== REQUIREMENT ==
What you return must match the records below character for character, except that no picture appears.

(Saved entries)
----

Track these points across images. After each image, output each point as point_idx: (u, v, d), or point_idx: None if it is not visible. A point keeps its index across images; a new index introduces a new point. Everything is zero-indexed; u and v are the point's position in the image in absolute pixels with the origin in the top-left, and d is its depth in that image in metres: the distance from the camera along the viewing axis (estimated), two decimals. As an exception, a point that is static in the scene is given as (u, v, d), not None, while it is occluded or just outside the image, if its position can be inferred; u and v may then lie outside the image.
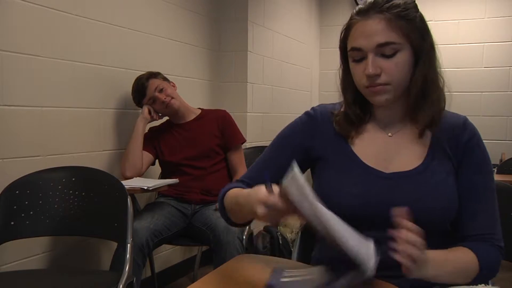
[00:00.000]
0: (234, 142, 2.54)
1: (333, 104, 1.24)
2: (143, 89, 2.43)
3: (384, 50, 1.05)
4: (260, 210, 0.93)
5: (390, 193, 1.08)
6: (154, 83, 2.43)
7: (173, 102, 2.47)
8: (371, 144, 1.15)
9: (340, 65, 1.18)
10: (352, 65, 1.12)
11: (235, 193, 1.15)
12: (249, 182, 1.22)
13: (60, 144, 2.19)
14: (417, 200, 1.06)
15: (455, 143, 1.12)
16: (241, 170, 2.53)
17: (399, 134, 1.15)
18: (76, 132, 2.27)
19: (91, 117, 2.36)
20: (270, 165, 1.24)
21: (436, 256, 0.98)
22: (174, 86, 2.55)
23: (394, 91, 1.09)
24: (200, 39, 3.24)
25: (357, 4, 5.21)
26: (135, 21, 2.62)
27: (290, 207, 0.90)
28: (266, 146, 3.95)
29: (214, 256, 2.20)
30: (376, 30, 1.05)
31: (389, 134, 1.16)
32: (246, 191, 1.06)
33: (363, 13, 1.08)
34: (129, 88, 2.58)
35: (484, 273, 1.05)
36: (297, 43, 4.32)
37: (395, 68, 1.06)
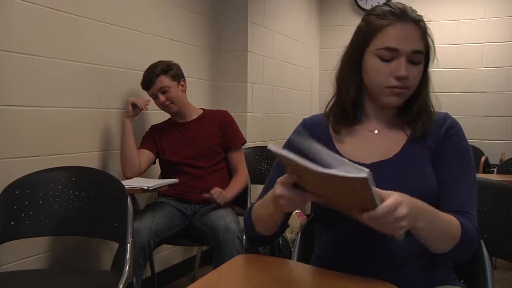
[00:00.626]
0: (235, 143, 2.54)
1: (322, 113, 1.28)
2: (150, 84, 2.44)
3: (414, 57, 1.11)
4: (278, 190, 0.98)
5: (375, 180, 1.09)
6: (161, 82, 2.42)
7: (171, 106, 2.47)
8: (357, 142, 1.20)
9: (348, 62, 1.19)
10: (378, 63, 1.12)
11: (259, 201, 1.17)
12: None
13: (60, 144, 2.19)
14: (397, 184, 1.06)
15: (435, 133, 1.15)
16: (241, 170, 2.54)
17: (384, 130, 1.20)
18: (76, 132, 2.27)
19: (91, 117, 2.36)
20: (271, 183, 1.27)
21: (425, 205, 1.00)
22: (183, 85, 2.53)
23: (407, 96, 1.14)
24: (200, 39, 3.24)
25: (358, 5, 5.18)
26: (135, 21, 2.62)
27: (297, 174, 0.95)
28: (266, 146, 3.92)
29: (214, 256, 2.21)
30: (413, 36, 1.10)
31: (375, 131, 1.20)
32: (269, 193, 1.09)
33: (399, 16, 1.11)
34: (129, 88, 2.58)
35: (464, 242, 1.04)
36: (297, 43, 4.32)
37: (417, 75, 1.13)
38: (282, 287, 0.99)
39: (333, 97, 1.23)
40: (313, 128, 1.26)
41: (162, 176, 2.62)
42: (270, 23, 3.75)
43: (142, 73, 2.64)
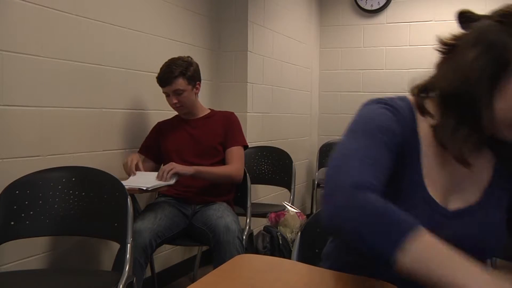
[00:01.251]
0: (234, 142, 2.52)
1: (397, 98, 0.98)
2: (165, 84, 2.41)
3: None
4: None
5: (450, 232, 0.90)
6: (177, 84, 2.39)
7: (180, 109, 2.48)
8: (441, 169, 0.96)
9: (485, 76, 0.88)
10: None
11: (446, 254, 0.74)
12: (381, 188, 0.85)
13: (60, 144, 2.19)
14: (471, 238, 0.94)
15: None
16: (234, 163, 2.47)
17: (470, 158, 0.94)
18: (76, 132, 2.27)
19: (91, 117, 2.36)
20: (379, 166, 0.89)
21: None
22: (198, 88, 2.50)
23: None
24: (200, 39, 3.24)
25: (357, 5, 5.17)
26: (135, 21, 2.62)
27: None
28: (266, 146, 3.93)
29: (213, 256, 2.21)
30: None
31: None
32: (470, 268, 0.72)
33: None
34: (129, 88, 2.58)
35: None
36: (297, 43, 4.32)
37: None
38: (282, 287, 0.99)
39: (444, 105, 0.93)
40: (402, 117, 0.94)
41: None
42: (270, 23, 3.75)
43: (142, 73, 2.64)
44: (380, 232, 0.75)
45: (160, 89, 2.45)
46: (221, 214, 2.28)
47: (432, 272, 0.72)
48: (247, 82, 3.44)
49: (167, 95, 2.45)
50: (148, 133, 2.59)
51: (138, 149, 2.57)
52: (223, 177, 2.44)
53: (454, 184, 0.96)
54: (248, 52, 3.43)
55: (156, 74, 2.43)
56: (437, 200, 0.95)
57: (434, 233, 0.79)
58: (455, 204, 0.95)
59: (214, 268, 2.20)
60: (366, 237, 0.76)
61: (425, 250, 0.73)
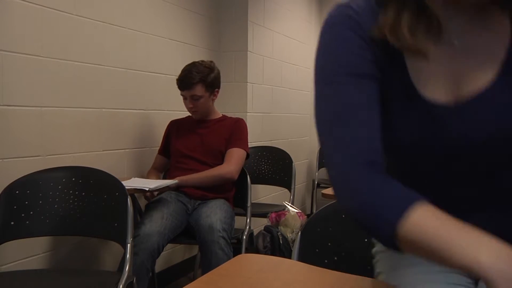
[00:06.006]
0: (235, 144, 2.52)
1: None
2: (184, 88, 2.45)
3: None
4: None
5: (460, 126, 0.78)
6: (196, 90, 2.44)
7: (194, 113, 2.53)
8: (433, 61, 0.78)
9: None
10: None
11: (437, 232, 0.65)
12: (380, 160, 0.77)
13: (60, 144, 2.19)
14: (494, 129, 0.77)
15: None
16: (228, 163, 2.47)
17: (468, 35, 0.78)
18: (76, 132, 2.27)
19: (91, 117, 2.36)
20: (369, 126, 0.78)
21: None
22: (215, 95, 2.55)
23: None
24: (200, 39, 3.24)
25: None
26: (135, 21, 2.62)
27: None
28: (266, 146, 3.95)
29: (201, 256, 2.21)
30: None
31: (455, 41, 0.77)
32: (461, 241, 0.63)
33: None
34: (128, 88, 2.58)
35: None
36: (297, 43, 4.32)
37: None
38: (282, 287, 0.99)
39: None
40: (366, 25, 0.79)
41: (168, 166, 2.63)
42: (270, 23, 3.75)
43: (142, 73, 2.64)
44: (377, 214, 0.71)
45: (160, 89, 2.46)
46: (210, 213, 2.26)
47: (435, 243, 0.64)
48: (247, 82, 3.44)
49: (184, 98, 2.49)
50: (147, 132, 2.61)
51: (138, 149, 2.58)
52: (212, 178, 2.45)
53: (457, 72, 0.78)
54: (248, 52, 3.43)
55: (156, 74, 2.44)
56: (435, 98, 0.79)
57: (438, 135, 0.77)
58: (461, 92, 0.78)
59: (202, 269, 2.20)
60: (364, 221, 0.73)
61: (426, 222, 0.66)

----

== RESPONSE BOX ==
Track these points across images. After each image, output each point as point_idx: (u, v, d), or point_idx: None if it is not visible. A point keeps its index across images; a new index introduces a new point. Everything is zero-indexed; u and v are the point's position in the image in absolute pixels with the origin in the top-left, and d is its depth in that image in metres: the distance from the camera along the viewing axis (estimated), two decimals. As an exception, a point that is static in the scene is given as (u, v, d), not None, while it is occluded or just outside the image, if its position can be inferred; u and v may then lie outside the image.
[00:00.000]
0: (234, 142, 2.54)
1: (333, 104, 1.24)
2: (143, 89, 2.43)
3: (384, 50, 1.05)
4: (260, 210, 0.93)
5: (390, 193, 1.08)
6: (154, 83, 2.43)
7: (173, 102, 2.47)
8: (371, 144, 1.15)
9: (340, 65, 1.18)
10: (352, 65, 1.12)
11: (235, 193, 1.15)
12: (249, 182, 1.22)
13: (60, 144, 2.19)
14: (417, 200, 1.06)
15: (455, 143, 1.12)
16: (241, 170, 2.53)
17: (399, 134, 1.15)
18: (76, 132, 2.27)
19: (91, 117, 2.36)
20: (270, 165, 1.24)
21: (436, 256, 0.98)
22: (174, 86, 2.55)
23: (394, 91, 1.09)
24: (200, 39, 3.24)
25: (357, 4, 5.21)
26: (135, 21, 2.62)
27: (290, 207, 0.90)
28: (266, 146, 3.95)
29: (214, 256, 2.20)
30: (376, 30, 1.05)
31: (389, 134, 1.16)
32: (246, 191, 1.06)
33: (363, 13, 1.08)
34: (129, 88, 2.58)
35: (484, 273, 1.05)
36: (297, 43, 4.32)
37: (395, 68, 1.06)
[00:00.626]
0: (235, 143, 2.54)
1: (322, 113, 1.28)
2: (150, 84, 2.44)
3: (414, 57, 1.11)
4: (278, 190, 0.98)
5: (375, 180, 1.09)
6: (161, 82, 2.42)
7: (171, 106, 2.47)
8: (357, 142, 1.20)
9: (348, 62, 1.19)
10: (378, 63, 1.12)
11: (259, 201, 1.17)
12: None
13: (60, 144, 2.19)
14: (397, 184, 1.06)
15: (435, 133, 1.15)
16: (241, 170, 2.54)
17: (384, 130, 1.20)
18: (76, 132, 2.27)
19: (91, 117, 2.36)
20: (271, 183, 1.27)
21: (425, 205, 1.00)
22: (183, 85, 2.53)
23: (407, 96, 1.14)
24: (200, 39, 3.24)
25: (358, 5, 5.18)
26: (135, 21, 2.62)
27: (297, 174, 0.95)
28: (266, 146, 3.92)
29: (214, 256, 2.21)
30: (413, 36, 1.10)
31: (375, 131, 1.20)
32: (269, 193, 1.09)
33: (399, 16, 1.11)
34: (129, 88, 2.58)
35: (464, 242, 1.04)
36: (297, 43, 4.32)
37: (417, 75, 1.13)
38: (282, 287, 0.99)
39: (333, 97, 1.23)
40: (313, 128, 1.26)
41: (162, 176, 2.62)
42: (270, 23, 3.75)
43: (142, 73, 2.64)
[00:01.251]
0: (234, 142, 2.52)
1: (397, 98, 0.98)
2: (165, 84, 2.41)
3: None
4: None
5: (450, 232, 0.90)
6: (177, 84, 2.39)
7: (180, 109, 2.48)
8: (441, 169, 0.96)
9: (485, 76, 0.88)
10: None
11: (446, 254, 0.74)
12: (381, 188, 0.85)
13: (60, 144, 2.19)
14: (471, 238, 0.94)
15: None
16: (234, 163, 2.47)
17: (470, 158, 0.94)
18: (76, 132, 2.27)
19: (91, 117, 2.36)
20: (379, 166, 0.89)
21: None
22: (198, 88, 2.50)
23: None
24: (200, 39, 3.24)
25: (357, 5, 5.17)
26: (135, 21, 2.62)
27: None
28: (266, 146, 3.93)
29: (213, 256, 2.21)
30: None
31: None
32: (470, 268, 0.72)
33: None
34: (129, 88, 2.58)
35: None
36: (297, 43, 4.32)
37: None
38: (282, 287, 0.99)
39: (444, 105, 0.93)
40: (402, 117, 0.94)
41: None
42: (270, 23, 3.75)
43: (142, 73, 2.64)
44: (380, 232, 0.75)
45: (160, 89, 2.45)
46: (221, 214, 2.28)
47: (432, 272, 0.72)
48: (247, 82, 3.44)
49: (167, 95, 2.45)
50: (148, 133, 2.59)
51: (138, 149, 2.57)
52: (223, 177, 2.44)
53: (454, 184, 0.96)
54: (248, 52, 3.43)
55: (156, 74, 2.43)
56: (437, 200, 0.95)
57: (434, 233, 0.79)
58: (455, 204, 0.95)
59: (214, 268, 2.20)
60: (366, 237, 0.76)
61: (425, 250, 0.73)
[00:06.006]
0: (235, 144, 2.52)
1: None
2: (184, 88, 2.45)
3: None
4: None
5: (460, 126, 0.78)
6: (196, 90, 2.44)
7: (194, 113, 2.53)
8: (433, 61, 0.78)
9: None
10: None
11: (437, 232, 0.65)
12: (380, 160, 0.77)
13: (60, 144, 2.19)
14: (494, 129, 0.77)
15: None
16: (228, 163, 2.47)
17: (468, 35, 0.78)
18: (76, 132, 2.27)
19: (91, 117, 2.36)
20: (369, 126, 0.78)
21: None
22: (215, 95, 2.55)
23: None
24: (200, 39, 3.24)
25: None
26: (135, 21, 2.62)
27: None
28: (266, 146, 3.95)
29: (201, 256, 2.21)
30: None
31: (455, 41, 0.77)
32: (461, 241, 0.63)
33: None
34: (128, 88, 2.58)
35: None
36: (297, 43, 4.32)
37: None
38: (282, 287, 0.99)
39: None
40: (366, 25, 0.79)
41: (168, 166, 2.63)
42: (270, 23, 3.75)
43: (142, 73, 2.64)
44: (377, 214, 0.71)
45: (160, 89, 2.46)
46: (210, 213, 2.26)
47: (435, 243, 0.64)
48: (247, 82, 3.44)
49: (184, 98, 2.49)
50: (147, 132, 2.61)
51: (138, 149, 2.58)
52: (212, 178, 2.45)
53: (457, 72, 0.78)
54: (248, 52, 3.43)
55: (156, 74, 2.44)
56: (435, 98, 0.79)
57: (438, 135, 0.77)
58: (461, 92, 0.78)
59: (202, 269, 2.20)
60: (364, 221, 0.73)
61: (426, 222, 0.66)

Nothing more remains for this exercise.